→ **Exercise objective**
Without the pictures, set down every line of the data exactly.

→ **Material for this task**
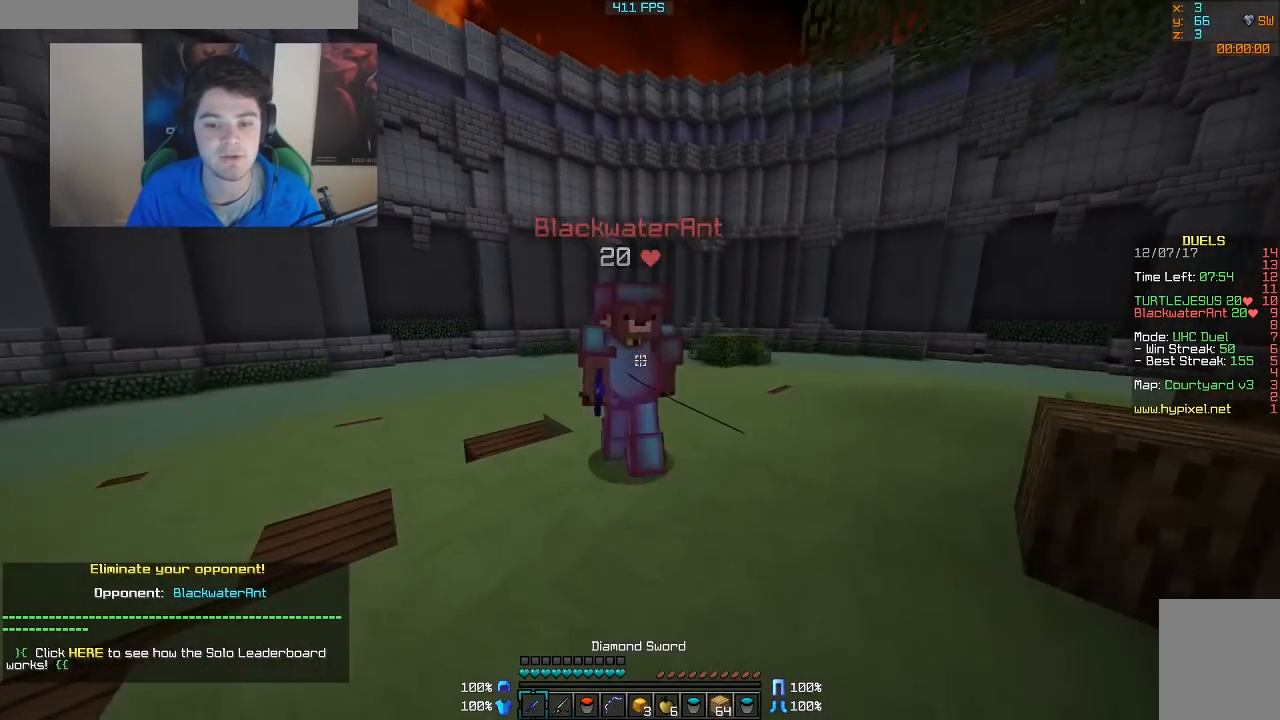
{"keys": ["s"], "mouse": [], "events": [[17, "mouse_left", "up"], [67, "mouse_left", "down"], [67, "w", "up"], [117, "mouse_left", "up"], [167, "mouse_left", "down"], [167, "s", "down"], [217, "mouse_left", "up"], [267, "mouse_left", "down"], [317, "d", "up"], [417, "mouse_left", "up"]]}
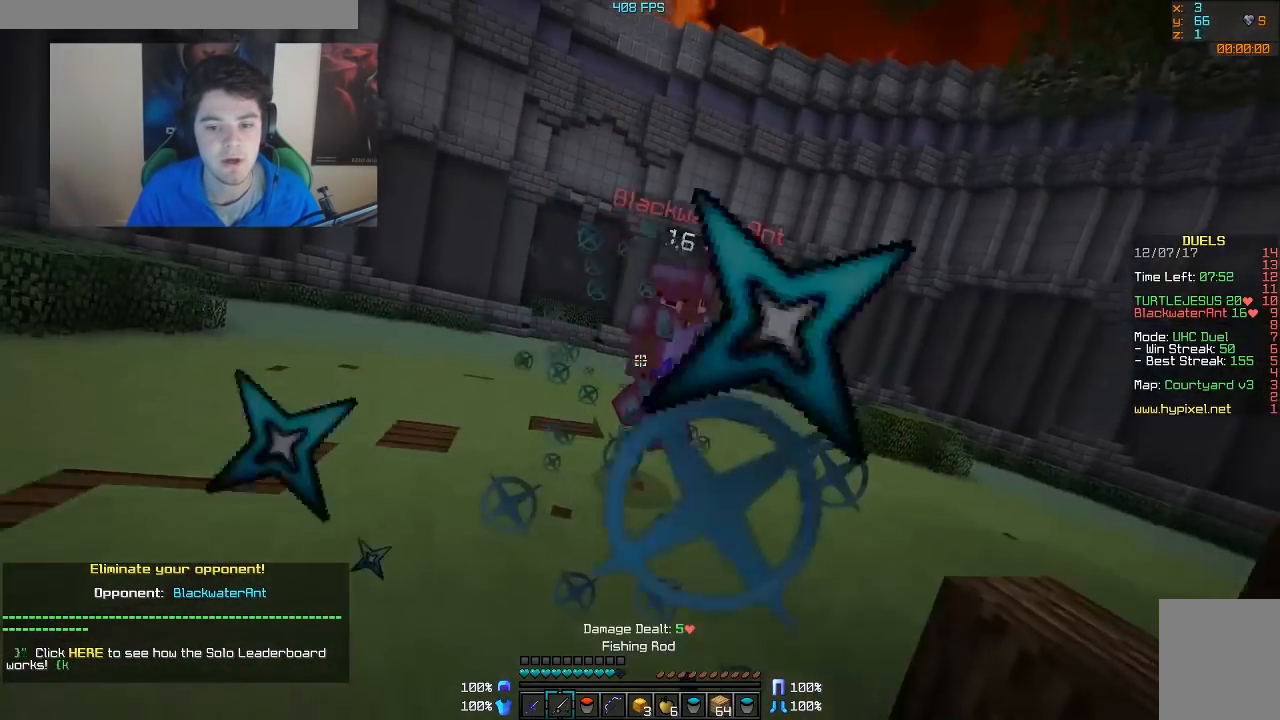
{"keys": ["w"], "mouse": ["right"], "events": [[17, "mouse_right", "down"], [17, "s", "up"], [117, "mouse_right", "up"], [117, "w", "down"], [217, "d", "down"], [417, "mouse_right", "down"], [467, "d", "up"]]}
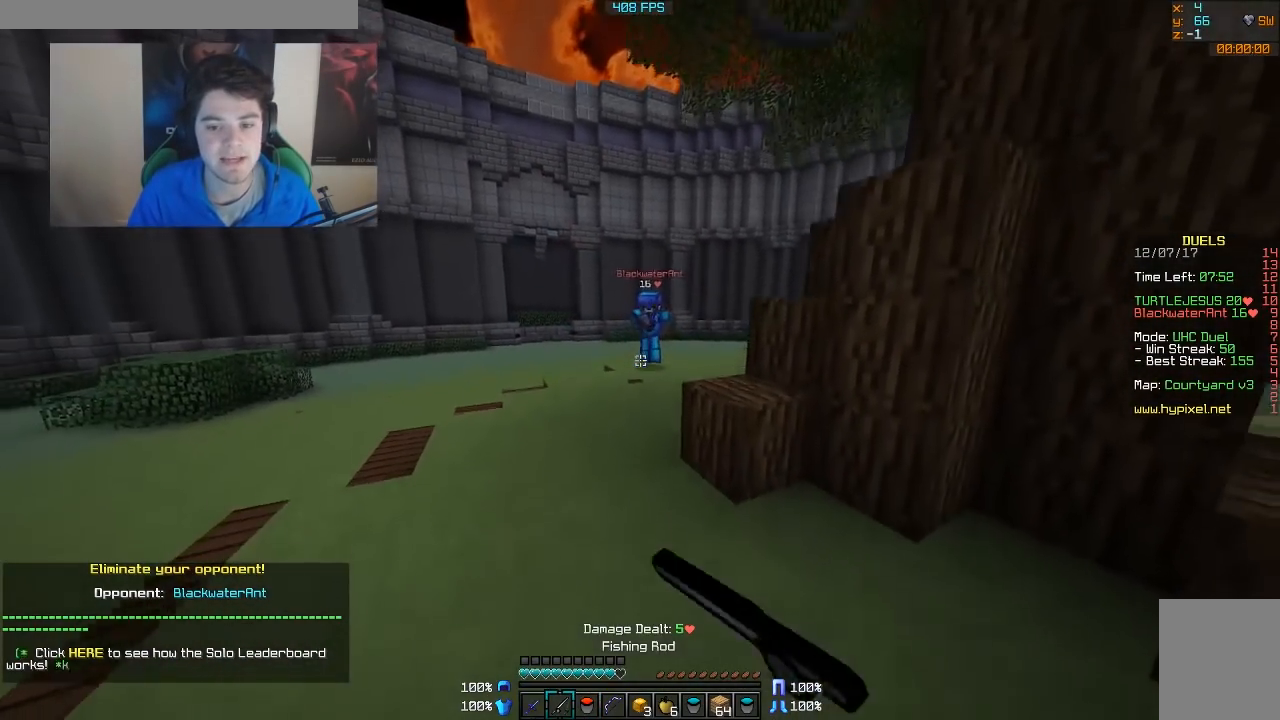
{"keys": ["a", "w"], "mouse": [], "events": [[17, "mouse_right", "up"], [17, "w", "up"], [167, "a", "down"], [367, "mouse_right", "down"], [467, "mouse_right", "up"], [467, "w", "down"]]}
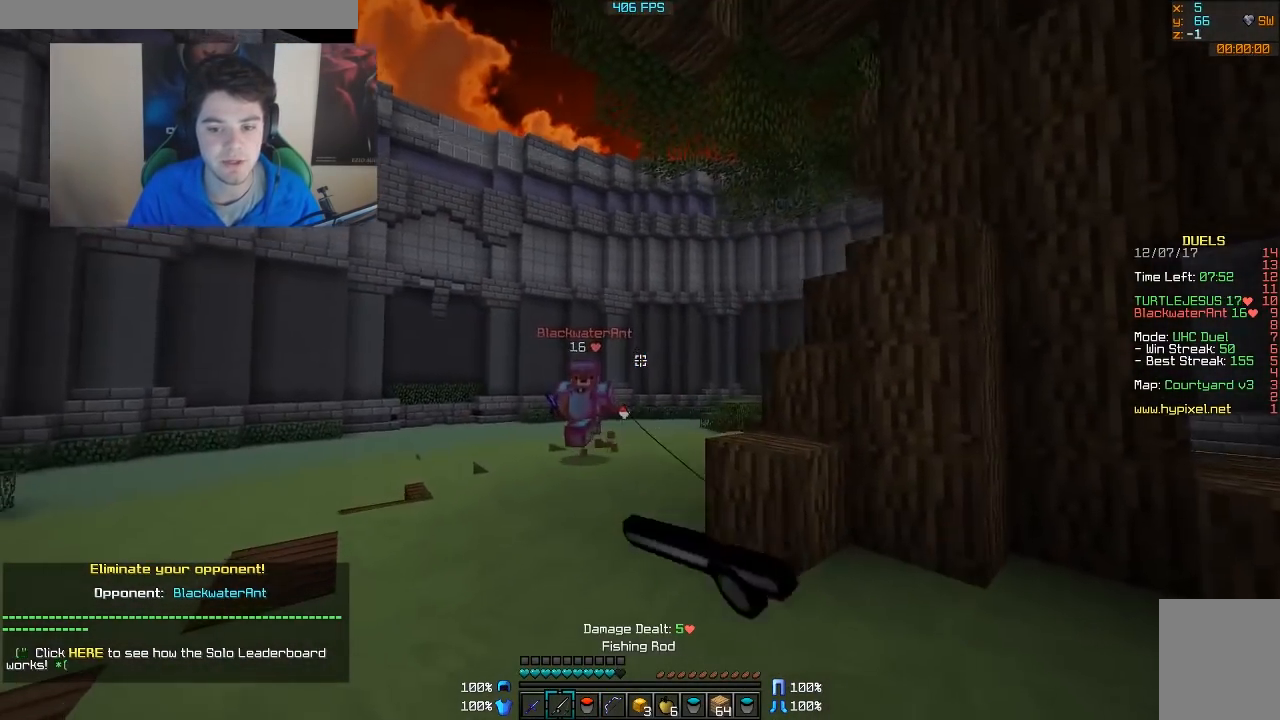
{"keys": ["a", "w"], "mouse": [], "events": [[17, "mouse_right", "down"], [117, "mouse_right", "up"], [117, "w", "up"], [217, "mouse_right", "down"], [317, "mouse_right", "up"], [367, "mouse_right", "down"], [417, "w", "down"], [467, "mouse_right", "up"]]}
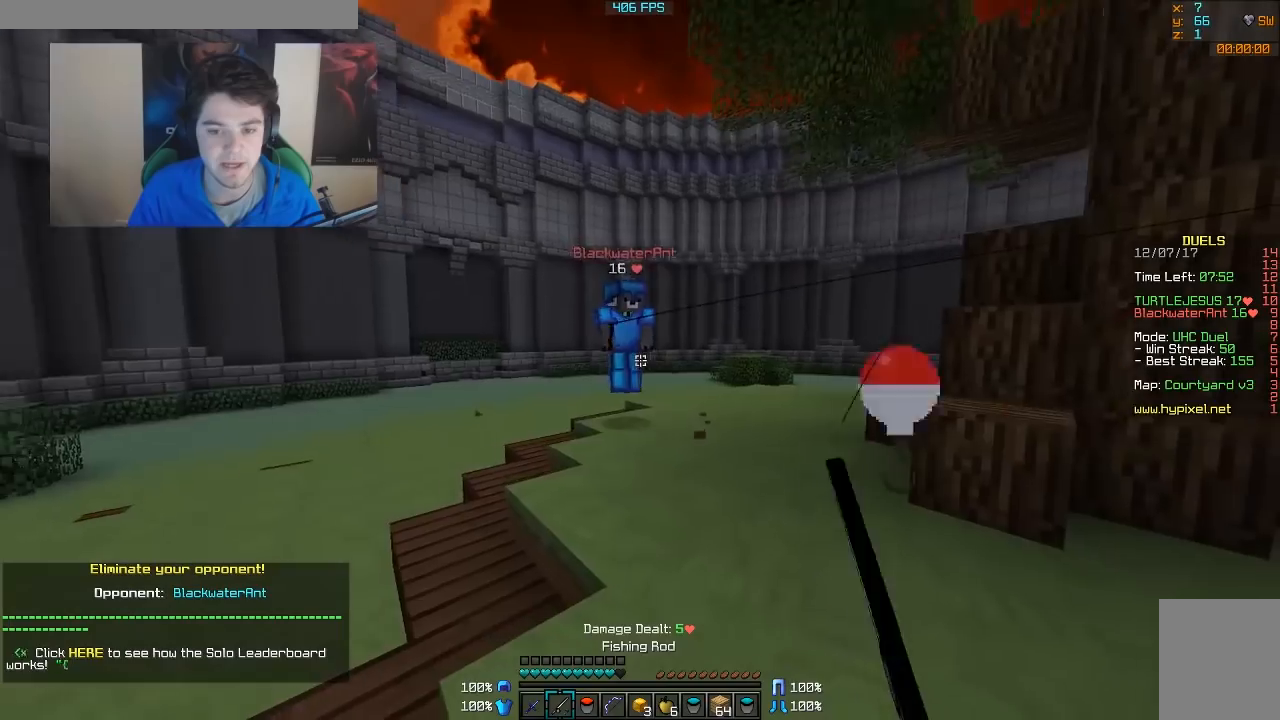
{"keys": ["d", "w"], "mouse": ["left"], "events": [[67, "a", "up"], [167, "d", "down"], [167, "mouse_left", "down"], [217, "mouse_left", "up"], [267, "mouse_left", "down"], [317, "mouse_left", "up"], [367, "mouse_left", "down"], [417, "mouse_left", "up"], [467, "mouse_left", "down"]]}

→ **Expected answer**
{"keys": ["s"], "mouse": [], "events": [[17, "mouse_left", "up"], [67, "mouse_left", "down"], [67, "w", "up"], [117, "mouse_left", "up"], [167, "mouse_left", "down"], [167, "s", "down"], [217, "mouse_left", "up"], [267, "mouse_left", "down"], [317, "d", "up"], [417, "mouse_left", "up"]]}
{"keys": ["w"], "mouse": ["right"], "events": [[17, "mouse_right", "down"], [17, "s", "up"], [117, "mouse_right", "up"], [117, "w", "down"], [217, "d", "down"], [417, "mouse_right", "down"], [467, "d", "up"]]}
{"keys": ["a", "w"], "mouse": [], "events": [[17, "mouse_right", "up"], [17, "w", "up"], [167, "a", "down"], [367, "mouse_right", "down"], [467, "mouse_right", "up"], [467, "w", "down"]]}
{"keys": ["a", "w"], "mouse": [], "events": [[17, "mouse_right", "down"], [117, "mouse_right", "up"], [117, "w", "up"], [217, "mouse_right", "down"], [317, "mouse_right", "up"], [367, "mouse_right", "down"], [417, "w", "down"], [467, "mouse_right", "up"]]}
{"keys": ["d", "w"], "mouse": ["left"], "events": [[67, "a", "up"], [167, "d", "down"], [167, "mouse_left", "down"], [217, "mouse_left", "up"], [267, "mouse_left", "down"], [317, "mouse_left", "up"], [367, "mouse_left", "down"], [417, "mouse_left", "up"], [467, "mouse_left", "down"]]}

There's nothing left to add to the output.